SBS成長の推進役は「3PL(サードパーティー・ロジスティクス)」と呼ばれる事業だ。国内ではその先駆者として知られる。「3PL」とは、荷主企業に代わって、最も効率的な物流戦略の企画立案から、梱包、輸送、保管、荷役、情報管理といった物流システムの構築までを一括して請け負う事業だ。

この事業がインターネット通販の普及によって拡大した。SBSは百貨店や家具・雑貨会社などの物流業務全般を一括で受託している。14年12月期決算では、「3PL」事業の売上高は全体の3分の1の485億円だったのを3年後には700億円にまで拡大させる計画だ。

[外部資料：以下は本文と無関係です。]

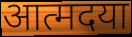
आत्मदया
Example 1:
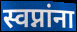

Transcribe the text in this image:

स्वप्नांना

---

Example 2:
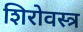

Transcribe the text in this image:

शिरोवस्त्र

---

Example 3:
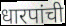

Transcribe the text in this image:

धारपांची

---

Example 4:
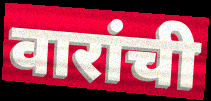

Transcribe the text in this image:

वारांची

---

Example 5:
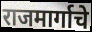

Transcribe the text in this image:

राजमार्गाचे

「3PL」事業には、不動産と金融の知識が欠かせない。大手企業の物流業務を一括で受ければ、大きな倉庫が多数必要になる。首都圏で1万坪クラスの倉庫の建設費は最低でも50億円。大きな投資が必要になるうえ、倉庫の賃料設定を誤れば、顧客が逃げる。こうしたリスクを回避するため、金融技術を駆使して倉庫は信託受益権にしてファンドや投資家に譲渡してバランスシートの肥大化を防ぐ。このため、SBS本社には鎌田氏自らがヘッドハントした大手銀行やファンド出身者が多い。

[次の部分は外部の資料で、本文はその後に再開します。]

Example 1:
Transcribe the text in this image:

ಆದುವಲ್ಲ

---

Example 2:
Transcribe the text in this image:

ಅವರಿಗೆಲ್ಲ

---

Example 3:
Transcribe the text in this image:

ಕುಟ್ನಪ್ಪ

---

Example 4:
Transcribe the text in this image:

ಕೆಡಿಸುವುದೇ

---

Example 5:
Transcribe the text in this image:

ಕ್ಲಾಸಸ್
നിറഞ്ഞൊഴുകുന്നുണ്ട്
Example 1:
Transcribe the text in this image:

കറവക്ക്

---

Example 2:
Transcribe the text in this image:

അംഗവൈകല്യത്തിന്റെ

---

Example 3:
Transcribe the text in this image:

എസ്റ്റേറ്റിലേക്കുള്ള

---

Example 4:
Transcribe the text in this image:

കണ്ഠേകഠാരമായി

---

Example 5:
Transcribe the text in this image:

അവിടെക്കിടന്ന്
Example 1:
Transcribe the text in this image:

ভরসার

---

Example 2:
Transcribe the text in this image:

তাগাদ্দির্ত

また、利回りから算定して賃料を決めるのではなく、どんな不景気が来ても顧客が逃げない賃料を、物流業界に長年いた者しか分からない鎌田氏独特の相場観で決め、そこから逆算して建設コストもはじく。SBSは倉庫・運送会社と投資銀行が融合したような会社だ。

鎌田氏の経営者像は、独特の勘を持つ叩き上げ運転手と明晰な頭脳を持つ戦略家が融合したイメージだ。小学生の頃に実家の材木問屋が倒産する憂き目に会い、子どもの頃から数多くのアルバイトをこなして家計を支えてきた。佐川急便に入ったのも、貿易商になろうと考え、短期間で資金を貯めるためだった。その才覚を認められ、佐川では20代で営業課長を務めた。SBSの創業と成長は、鎌田氏の苦難の人生抜きでは語ることはできない。